With just a couple of days to Halloween, we, at Best of Netflix, are taking a look at some of the finest horror films on Netflix, the scary movies that deserve a special mention owing to their haunting premise. Amidst the burgeoning horror content on the streaming platform, the film Sinister lives up to its eponymous title with its harrowing premise.
Directed by Scott Derrickson, who delivered plenty of horror films such as The Exorcism of Emily Rose and Deliver Us From Evil while conjuring the evil Dormammu in Doctor Strange, the film stars Ethan Hawke, Juliet Rylance, James Ransone, Fred Dalton Thompson and Michael Hall D’Addario.
Although the reviews for the film were not very great upon initial release, the 2012 film is quite intriguing and makes it to our top 10 horror films in the last decade.
Unbeknownst to his family, true-crime writer Ellison Oswalt aka Hawke relocates them to a site of a horrifying murder where the previous owners were hung from a branch of a tree in the backyard and a child was missing.
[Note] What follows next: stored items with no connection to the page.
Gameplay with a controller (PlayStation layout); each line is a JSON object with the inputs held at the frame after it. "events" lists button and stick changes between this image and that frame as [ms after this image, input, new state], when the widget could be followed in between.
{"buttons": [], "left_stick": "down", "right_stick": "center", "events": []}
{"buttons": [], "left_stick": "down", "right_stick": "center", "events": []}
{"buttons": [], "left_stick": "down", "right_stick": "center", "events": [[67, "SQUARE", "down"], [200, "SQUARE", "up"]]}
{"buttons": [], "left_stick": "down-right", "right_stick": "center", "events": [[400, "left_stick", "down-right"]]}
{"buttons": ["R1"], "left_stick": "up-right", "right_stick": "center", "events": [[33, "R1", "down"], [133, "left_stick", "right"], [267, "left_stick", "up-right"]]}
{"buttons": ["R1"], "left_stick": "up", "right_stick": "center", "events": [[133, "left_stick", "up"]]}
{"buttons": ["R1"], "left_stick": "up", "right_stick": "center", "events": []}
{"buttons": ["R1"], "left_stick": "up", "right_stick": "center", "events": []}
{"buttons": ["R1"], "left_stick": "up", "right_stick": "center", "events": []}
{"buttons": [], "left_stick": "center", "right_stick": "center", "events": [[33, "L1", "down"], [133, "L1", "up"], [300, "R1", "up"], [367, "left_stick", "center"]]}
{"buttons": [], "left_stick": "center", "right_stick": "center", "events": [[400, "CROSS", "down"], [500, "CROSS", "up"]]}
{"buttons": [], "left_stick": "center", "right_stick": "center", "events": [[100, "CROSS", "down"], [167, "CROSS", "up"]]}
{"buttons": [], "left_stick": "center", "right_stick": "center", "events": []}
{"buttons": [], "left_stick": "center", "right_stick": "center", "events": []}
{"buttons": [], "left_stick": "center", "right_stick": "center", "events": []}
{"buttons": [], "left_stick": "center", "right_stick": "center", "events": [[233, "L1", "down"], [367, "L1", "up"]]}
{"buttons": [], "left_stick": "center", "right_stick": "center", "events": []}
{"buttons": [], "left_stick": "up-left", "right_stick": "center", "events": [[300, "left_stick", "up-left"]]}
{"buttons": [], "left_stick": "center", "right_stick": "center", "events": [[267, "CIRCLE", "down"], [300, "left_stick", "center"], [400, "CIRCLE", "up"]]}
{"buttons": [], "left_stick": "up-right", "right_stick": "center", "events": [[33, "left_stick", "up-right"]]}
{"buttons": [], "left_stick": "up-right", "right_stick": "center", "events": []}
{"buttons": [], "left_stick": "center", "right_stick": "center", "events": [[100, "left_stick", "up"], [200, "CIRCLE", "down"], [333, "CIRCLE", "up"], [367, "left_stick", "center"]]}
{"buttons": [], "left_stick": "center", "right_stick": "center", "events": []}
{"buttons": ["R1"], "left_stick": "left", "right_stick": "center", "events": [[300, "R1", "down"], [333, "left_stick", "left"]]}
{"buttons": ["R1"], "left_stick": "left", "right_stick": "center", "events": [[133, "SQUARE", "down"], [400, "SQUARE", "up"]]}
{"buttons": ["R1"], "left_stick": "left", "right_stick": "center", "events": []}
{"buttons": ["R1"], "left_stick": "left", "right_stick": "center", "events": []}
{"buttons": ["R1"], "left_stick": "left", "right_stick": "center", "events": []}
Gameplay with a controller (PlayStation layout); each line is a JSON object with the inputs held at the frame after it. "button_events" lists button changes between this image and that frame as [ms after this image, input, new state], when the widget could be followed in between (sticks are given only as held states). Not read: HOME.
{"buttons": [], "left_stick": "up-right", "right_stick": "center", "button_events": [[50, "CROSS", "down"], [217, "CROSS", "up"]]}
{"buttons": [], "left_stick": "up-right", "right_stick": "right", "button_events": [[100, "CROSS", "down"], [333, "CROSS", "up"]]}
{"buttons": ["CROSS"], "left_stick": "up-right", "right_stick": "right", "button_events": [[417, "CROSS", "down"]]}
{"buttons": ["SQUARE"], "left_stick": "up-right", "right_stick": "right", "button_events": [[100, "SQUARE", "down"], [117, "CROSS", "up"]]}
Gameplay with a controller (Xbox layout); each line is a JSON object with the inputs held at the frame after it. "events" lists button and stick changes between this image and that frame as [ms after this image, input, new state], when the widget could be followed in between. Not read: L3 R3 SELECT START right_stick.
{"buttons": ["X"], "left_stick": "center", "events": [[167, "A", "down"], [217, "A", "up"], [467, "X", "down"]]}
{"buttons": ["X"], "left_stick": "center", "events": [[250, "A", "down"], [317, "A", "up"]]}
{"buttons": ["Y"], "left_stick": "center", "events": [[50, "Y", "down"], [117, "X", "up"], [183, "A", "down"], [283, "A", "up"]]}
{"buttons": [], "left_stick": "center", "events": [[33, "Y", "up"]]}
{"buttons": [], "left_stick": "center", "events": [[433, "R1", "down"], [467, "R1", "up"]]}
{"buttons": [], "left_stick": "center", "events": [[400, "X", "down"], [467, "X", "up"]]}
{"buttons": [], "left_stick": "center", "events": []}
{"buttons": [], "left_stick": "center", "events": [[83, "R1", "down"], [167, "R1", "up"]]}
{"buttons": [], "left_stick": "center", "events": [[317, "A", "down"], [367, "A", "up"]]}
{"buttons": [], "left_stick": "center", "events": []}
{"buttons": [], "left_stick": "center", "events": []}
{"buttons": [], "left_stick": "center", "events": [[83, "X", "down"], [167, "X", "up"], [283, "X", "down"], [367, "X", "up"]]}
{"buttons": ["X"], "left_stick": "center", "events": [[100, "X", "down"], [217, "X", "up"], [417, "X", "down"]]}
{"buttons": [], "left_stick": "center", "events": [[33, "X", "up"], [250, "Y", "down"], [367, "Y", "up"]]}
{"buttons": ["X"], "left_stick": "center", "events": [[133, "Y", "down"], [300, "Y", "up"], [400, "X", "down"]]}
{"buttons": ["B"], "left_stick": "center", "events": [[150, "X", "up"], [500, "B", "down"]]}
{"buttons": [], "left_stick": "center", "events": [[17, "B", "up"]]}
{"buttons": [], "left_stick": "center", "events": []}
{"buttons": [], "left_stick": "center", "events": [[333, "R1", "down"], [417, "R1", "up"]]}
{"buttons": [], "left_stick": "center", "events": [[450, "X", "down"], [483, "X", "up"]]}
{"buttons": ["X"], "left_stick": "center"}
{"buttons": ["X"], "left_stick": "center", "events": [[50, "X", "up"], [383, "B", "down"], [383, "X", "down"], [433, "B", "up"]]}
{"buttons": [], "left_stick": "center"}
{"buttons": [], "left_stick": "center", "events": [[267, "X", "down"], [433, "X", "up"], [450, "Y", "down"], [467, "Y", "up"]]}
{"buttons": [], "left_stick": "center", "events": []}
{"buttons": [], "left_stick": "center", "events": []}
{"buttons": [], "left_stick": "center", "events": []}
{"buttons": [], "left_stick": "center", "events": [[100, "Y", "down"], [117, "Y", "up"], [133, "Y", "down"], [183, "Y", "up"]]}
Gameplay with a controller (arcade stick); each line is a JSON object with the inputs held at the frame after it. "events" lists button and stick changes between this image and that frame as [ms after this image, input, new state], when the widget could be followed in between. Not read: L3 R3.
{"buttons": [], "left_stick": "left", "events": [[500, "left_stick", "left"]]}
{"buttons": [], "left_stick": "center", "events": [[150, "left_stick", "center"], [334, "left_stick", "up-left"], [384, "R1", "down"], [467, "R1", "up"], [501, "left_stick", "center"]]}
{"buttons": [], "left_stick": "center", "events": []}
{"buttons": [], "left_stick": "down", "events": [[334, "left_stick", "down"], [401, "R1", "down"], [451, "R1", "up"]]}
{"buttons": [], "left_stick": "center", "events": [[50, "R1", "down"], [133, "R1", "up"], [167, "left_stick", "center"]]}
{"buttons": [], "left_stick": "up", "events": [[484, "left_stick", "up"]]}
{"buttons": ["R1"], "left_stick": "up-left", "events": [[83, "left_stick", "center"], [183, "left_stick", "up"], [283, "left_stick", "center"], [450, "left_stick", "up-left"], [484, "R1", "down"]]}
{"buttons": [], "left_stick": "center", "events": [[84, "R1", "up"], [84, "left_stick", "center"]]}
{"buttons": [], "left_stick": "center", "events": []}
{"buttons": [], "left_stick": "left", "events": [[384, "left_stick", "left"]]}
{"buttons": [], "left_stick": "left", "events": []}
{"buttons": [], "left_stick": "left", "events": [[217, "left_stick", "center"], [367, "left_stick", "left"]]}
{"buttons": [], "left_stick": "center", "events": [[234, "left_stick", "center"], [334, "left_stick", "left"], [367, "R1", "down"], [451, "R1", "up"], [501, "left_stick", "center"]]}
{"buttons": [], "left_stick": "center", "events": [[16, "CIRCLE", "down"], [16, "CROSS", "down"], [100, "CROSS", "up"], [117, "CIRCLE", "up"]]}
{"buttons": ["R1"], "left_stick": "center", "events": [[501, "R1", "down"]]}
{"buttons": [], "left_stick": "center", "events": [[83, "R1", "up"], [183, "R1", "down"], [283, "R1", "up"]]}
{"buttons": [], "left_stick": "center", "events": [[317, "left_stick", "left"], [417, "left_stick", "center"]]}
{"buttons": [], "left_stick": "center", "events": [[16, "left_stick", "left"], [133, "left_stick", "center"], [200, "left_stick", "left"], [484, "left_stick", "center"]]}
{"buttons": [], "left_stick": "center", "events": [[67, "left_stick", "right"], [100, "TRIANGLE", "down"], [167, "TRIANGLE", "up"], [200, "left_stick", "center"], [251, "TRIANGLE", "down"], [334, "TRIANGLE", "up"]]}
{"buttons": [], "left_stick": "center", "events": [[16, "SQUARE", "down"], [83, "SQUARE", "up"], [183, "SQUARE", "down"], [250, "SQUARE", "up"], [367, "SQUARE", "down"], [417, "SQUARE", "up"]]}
Oswalt, desperate to chase his high for success, discovers a couple of film reels that document gruesome murders taking place from the 60s to the 90s to various families as they are burnt in the car, drowned in the pool or run over by a garden lawnmower as they lie unconscious.
He also begins to have strange, occult experiences in the house and is haunted by an unknown entity that almost drives him to the point of madness.
Hawke as the flawed and greedy protagonist is unlikeable from the very start as we cannot fathom how sick and creepy one would have to be to move into the house of crime. His obsession with fame that he had previously received for one of his books, drove him into the evil clutches of the demonic and the sinister. He contemplates handing over the reels to the police yet selfishly keeps them to himself to hold on to the last remnants of his claim to fame.
His insatiable desire to be famous leads to his eventual death when his daughter Ashley says, “Don’t worry, Daddy! I will make you famous again”, before hacking him to pieces with an axe. His ending seems fated and offers a psychological analysis of how chasing the American Dream often makes one take up regrettable offers and make bizarre decisions.
The horror is not just restricted to the sudden jump scares, the eerie child murderers or the grisly tapings. It receives a boost in the psychological repercussions of the same as the real world and its operations add a sense of claustrophobia to the film. The pagan deity, Bughuul is just another entity that signifies greed and obsession leading to imminent downfall.
The idea of ‘image’ forms an integral part of the film — Oswalt tries to uphold his image of being a revered author, Ashley paints images that serve as a portal for Bughuul to enter and Oswalt is once again caught in the gruesome reverie of deadly images that prompt him to write his book. Media thus has an undeniable impact on Oswalt and cannot be destroyed. Even after he burns them, the reels persist and show how violent and gory the crimes committed by the missing children are.
While we mourn his son and his wife’s death, we saw that coming for Oswalt. Ashley looks into the camera towards the end in an ominous manner and sends chills down our spine. Ahead of Halloween, make sure you tune into watching this film on Netflix to revel in the glory of pure, unadulterated horror that will make you think!